* [What the exercise asks]:
Drop the pictures; give again exactly the lines from the one holding "Please note: BikePortland" through the end of the data.

* [Data for this exercise]:
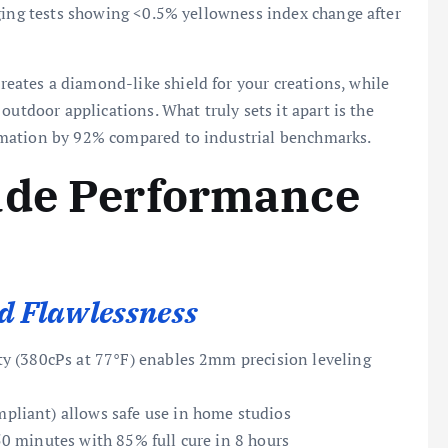
aging tests showing <0.5% yellowness index change after
ates a diamond-like shield for your creations, while
outdoor applications. What truly sets it apart is the
rmation by 92% compared to industrial benchmarks.
ade Performance
 Flawlessness
y (380cPs at 77°F) enables 2mm precision leveling
pliant) allows safe use in home studios
0 minutes with 85% full cure in 8 hours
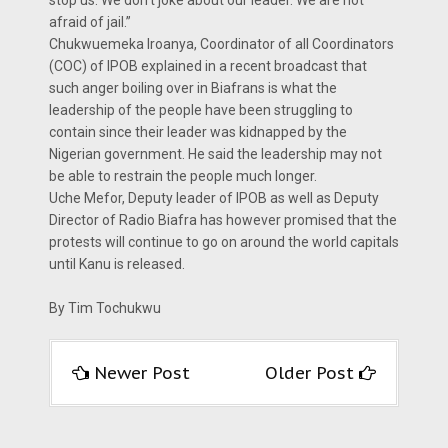
stop us. We don’t joke about our leader. We are not
afraid of jail.”
Chukwuemeka Iroanya, Coordinator of all Coordinators
(COC) of IPOB explained in a recent broadcast that
such anger boiling over in Biafrans is what the
leadership of the people have been struggling to
contain since their leader was kidnapped by the
Nigerian government. He said the leadership may not
be able to restrain the people much longer.
Uche Mefor, Deputy leader of IPOB as well as Deputy
Director of Radio Biafra has however promised that the
protests will continue to go on around the world capitals
until Kanu is released.
By Tim Tochukwu
Newer Post
Older Post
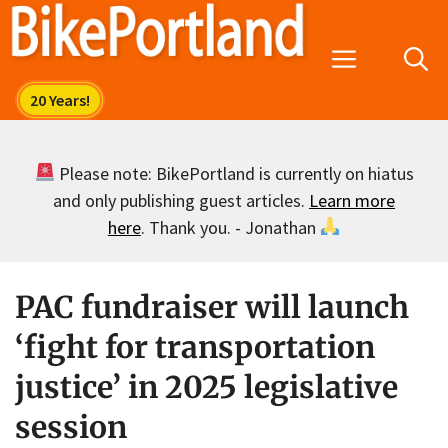
Skip
to
Menu
content
Please note: BikePortland is currently on hiatus
and only publishing guest articles.
Learn more
here
. Thank you. - Jonathan
PAC fundraiser will launch
‘fight for transportation
justice’ in 2025 legislative
session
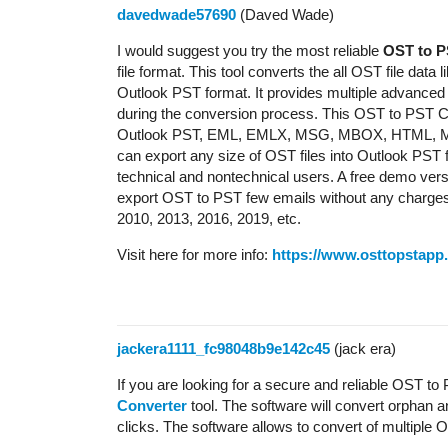
davedwade57690
(Daved Wade)
I would suggest you try the most reliable
OST to P
file format. This tool converts the all OST file data 
Outlook PST format. It provides multiple advanced
during the conversion process. This OST to PST Co
Outlook PST, EML, EMLX, MSG, MBOX, HTML, MHTM
can export any size of OST files into Outlook PST for
technical and nontechnical users. A free demo versi
export OST to PST few emails without any charges. 
2010, 2013, 2016, 2019, etc.
Visit here for more info:
https://www.osttopstapp
jackera1111_fc98048b9e142c45
(jack era)
If you are looking for a secure and reliable OST t
Converter
tool. The software will convert orphan a
clicks. The software allows to convert of multiple O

* [Expected output]:
Please note: BikePortland is currently on hiatus
and only publishing guest articles.
Learn more
here
. Thank you. - Jonathan
PAC fundraiser will launch
‘fight for transportation
justice’ in 2025 legislative
session
davedwade57690
(Daved Wade)
I would suggest you try the most reliable
OST to P
file format. This tool converts the all OST file data 
Outlook PST format. It provides multiple advanced
during the conversion process. This OST to PST Co
Outlook PST, EML, EMLX, MSG, MBOX, HTML, MHTM
can export any size of OST files into Outlook PST for
technical and nontechnical users. A free demo versi
export OST to PST few emails without any charges. 
2010, 2013, 2016, 2019, etc.
Visit here for more info:
https://www.osttopstapp
jackera1111_fc98048b9e142c45
(jack era)
If you are looking for a secure and reliable OST t
Converter
tool. The software will convert orphan a
clicks. The software allows to convert of multiple O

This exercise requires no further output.